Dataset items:
┄┄┄┄┄┄

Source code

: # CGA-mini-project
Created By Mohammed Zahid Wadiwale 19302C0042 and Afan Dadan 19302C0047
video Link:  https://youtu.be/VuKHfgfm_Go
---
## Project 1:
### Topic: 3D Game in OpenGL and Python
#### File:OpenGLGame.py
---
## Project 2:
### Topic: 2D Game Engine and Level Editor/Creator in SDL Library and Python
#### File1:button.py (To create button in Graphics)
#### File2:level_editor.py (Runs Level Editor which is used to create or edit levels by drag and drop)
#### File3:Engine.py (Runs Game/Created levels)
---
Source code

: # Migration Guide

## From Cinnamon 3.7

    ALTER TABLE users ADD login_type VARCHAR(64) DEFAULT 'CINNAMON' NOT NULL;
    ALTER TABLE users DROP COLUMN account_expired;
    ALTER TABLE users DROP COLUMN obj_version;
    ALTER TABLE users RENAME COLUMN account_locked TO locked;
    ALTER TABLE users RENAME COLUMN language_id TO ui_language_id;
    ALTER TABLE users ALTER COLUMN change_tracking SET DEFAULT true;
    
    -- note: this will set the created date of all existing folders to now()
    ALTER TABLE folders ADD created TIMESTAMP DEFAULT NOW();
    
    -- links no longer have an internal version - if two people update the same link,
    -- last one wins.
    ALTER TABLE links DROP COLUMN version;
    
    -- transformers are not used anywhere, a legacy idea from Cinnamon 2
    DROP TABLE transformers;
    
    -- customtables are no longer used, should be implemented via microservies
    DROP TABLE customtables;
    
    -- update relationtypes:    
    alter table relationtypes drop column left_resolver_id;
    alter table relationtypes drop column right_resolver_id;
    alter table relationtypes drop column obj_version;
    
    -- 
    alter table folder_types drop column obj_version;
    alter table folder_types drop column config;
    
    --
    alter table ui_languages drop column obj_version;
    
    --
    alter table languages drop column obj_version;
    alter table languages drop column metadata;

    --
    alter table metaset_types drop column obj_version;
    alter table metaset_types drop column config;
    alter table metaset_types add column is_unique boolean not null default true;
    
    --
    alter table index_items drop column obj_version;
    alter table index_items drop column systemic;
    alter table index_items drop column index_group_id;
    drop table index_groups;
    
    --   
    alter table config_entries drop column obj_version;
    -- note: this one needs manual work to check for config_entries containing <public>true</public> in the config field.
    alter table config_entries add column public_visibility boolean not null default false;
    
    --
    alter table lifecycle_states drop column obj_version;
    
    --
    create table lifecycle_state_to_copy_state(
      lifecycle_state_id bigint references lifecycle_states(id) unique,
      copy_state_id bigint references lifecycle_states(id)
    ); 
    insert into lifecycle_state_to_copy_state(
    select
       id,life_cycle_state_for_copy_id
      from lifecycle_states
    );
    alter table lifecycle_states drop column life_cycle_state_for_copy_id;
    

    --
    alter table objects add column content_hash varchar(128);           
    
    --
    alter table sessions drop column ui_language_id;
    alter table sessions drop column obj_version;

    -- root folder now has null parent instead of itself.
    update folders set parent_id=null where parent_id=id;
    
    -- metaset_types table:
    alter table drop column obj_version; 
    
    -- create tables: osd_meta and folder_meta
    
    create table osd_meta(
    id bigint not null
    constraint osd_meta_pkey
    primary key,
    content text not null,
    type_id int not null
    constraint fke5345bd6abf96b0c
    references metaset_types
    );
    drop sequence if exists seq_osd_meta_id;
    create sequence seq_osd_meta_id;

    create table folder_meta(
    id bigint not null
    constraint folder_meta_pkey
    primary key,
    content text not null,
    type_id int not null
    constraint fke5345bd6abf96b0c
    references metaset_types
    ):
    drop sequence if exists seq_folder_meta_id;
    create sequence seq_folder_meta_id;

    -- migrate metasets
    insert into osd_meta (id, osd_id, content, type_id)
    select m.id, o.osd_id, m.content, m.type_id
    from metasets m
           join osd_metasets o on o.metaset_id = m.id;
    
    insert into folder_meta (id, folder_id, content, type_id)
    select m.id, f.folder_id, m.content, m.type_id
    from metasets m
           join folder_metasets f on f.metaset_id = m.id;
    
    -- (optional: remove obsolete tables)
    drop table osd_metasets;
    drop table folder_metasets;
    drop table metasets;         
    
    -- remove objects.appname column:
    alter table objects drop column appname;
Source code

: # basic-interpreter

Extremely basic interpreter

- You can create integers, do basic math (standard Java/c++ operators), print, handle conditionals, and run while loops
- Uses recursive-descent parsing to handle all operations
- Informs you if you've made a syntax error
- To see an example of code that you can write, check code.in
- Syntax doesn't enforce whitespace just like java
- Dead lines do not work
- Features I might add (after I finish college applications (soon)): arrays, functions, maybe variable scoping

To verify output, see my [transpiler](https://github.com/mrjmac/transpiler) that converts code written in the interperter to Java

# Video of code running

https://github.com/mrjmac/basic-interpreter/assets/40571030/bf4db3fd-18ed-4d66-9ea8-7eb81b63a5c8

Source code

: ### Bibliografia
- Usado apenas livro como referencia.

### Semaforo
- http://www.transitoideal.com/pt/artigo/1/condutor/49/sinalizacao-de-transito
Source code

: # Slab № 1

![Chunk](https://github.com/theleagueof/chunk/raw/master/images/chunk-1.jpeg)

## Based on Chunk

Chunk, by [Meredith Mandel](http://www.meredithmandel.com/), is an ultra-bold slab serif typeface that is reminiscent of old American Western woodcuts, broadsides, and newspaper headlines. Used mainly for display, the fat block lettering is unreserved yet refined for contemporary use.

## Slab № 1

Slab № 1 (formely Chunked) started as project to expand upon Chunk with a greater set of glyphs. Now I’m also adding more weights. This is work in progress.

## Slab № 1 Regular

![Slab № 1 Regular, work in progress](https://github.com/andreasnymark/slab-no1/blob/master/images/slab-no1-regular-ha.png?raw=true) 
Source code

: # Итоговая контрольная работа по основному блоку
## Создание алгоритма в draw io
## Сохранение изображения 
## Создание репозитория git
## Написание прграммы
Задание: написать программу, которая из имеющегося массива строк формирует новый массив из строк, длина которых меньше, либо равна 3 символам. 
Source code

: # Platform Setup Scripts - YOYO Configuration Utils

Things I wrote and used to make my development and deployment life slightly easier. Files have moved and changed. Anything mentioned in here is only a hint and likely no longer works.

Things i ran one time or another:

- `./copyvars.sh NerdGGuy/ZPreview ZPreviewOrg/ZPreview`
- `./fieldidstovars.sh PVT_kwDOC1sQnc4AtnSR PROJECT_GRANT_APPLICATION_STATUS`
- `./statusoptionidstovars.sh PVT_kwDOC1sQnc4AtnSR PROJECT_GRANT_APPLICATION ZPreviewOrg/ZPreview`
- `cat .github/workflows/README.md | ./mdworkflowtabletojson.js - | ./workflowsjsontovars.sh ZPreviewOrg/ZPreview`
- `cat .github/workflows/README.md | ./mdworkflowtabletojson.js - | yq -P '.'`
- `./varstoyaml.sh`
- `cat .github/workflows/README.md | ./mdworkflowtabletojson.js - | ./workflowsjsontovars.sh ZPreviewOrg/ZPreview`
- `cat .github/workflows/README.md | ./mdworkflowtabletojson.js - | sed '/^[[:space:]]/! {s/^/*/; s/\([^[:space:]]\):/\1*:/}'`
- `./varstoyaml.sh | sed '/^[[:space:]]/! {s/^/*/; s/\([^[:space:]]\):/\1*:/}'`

┄┄┄┄┄┄

▸ Job
Exactly the lines from the start of the entries through the one bearing "ALTER TABLE users ADD" are to be output, with both ends included.

▸ Reply
Source code

: # CGA-mini-project
Created By Mohammed Zahid Wadiwale 19302C0042 and Afan Dadan 19302C0047
video Link:  https://youtu.be/VuKHfgfm_Go
---
## Project 1:
### Topic: 3D Game in OpenGL and Python
#### File:OpenGLGame.py
---
## Project 2:
### Topic: 2D Game Engine and Level Editor/Creator in SDL Library and Python
#### File1:button.py (To create button in Graphics)
#### File2:level_editor.py (Runs Level Editor which is used to create or edit levels by drag and drop)
#### File3:Engine.py (Runs Game/Created levels)
---
Source code

: # Migration Guide

## From Cinnamon 3.7

    ALTER TABLE users ADD login_type VARCHAR(64) DEFAULT 'CINNAMON' NOT NULL;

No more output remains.